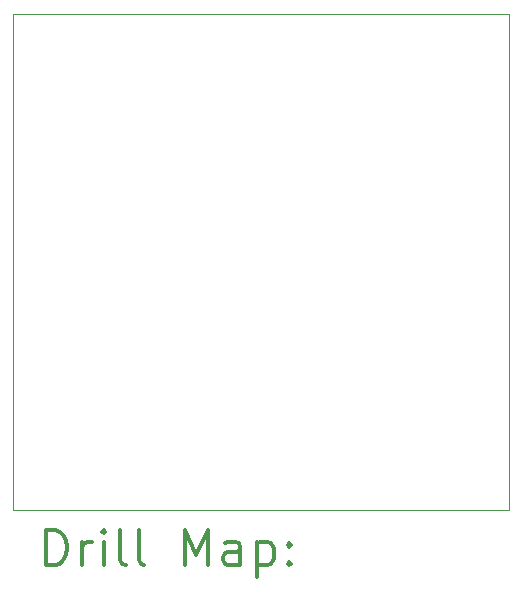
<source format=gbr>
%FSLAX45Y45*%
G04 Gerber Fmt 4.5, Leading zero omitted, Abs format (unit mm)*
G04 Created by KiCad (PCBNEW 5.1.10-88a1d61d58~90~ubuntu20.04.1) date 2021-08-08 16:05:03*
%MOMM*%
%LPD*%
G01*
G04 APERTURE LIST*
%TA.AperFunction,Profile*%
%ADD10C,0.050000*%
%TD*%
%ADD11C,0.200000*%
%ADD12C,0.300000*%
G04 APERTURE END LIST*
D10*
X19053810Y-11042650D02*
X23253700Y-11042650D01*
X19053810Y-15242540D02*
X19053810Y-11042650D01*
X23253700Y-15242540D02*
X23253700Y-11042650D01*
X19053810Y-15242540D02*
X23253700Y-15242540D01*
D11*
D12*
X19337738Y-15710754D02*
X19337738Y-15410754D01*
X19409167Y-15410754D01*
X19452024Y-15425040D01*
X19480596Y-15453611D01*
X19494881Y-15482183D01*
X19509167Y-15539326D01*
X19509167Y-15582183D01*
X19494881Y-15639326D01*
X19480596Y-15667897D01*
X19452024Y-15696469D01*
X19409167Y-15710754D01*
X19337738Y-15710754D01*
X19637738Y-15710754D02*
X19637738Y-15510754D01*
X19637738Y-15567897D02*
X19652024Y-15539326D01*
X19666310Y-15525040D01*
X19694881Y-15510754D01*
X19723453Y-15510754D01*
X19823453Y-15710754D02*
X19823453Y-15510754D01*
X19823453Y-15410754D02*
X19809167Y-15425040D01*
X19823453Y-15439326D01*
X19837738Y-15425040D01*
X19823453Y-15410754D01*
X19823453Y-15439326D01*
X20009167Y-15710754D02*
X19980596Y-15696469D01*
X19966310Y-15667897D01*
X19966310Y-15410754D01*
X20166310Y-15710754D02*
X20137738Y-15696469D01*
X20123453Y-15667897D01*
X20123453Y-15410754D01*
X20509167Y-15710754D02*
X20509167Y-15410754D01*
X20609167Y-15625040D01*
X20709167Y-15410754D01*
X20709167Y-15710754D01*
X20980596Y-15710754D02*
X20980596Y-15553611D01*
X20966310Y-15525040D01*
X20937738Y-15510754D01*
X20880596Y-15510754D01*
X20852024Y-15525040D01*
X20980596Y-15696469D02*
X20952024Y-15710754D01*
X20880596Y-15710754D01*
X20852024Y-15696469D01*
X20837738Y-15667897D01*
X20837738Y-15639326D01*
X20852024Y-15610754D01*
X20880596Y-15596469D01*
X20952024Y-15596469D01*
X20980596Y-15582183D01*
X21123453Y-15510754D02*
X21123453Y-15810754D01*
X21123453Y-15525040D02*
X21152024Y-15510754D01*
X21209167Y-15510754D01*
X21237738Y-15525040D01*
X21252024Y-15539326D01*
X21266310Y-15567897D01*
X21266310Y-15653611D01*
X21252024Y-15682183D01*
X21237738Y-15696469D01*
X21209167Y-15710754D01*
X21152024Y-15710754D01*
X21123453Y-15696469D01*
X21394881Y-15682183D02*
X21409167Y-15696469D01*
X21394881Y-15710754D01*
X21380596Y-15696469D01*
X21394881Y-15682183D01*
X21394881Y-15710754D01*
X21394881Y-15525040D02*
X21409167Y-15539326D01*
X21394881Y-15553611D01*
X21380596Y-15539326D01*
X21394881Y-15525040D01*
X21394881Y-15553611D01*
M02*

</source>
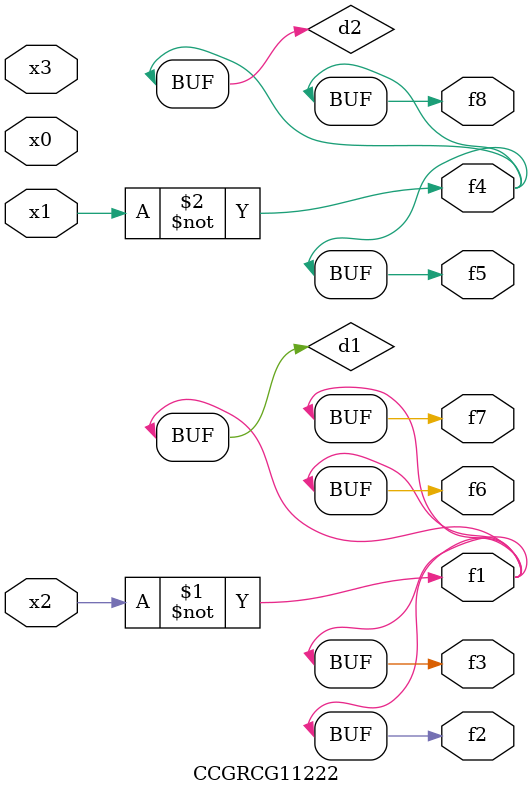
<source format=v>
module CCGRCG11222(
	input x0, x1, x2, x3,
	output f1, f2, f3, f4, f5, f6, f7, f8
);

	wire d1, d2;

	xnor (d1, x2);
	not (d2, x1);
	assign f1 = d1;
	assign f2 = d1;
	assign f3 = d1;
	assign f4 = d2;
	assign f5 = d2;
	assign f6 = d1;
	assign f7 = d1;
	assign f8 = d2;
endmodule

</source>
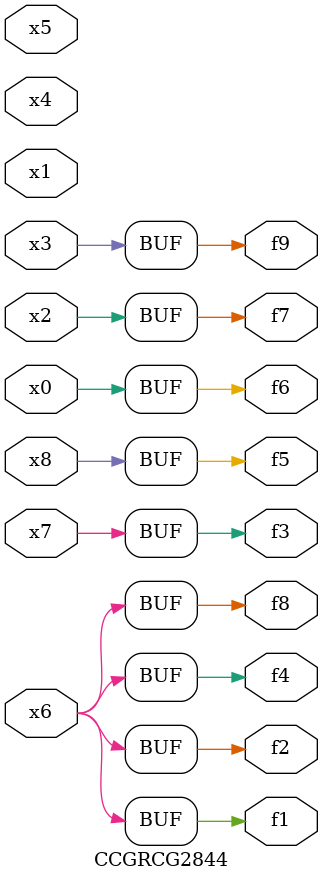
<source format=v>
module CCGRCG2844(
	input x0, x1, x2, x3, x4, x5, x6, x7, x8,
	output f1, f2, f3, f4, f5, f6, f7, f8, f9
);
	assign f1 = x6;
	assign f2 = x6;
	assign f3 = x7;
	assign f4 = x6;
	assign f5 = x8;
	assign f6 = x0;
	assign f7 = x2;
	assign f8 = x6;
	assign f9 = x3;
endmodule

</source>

■ WHAT THE EXERCISE ASKS:
Return each line of the material above in which the string "APERTURE" appears.

■ SOLUTION TO THE PROBLEM:
G04 APERTURE LIST*
G04 APERTURE END LIST*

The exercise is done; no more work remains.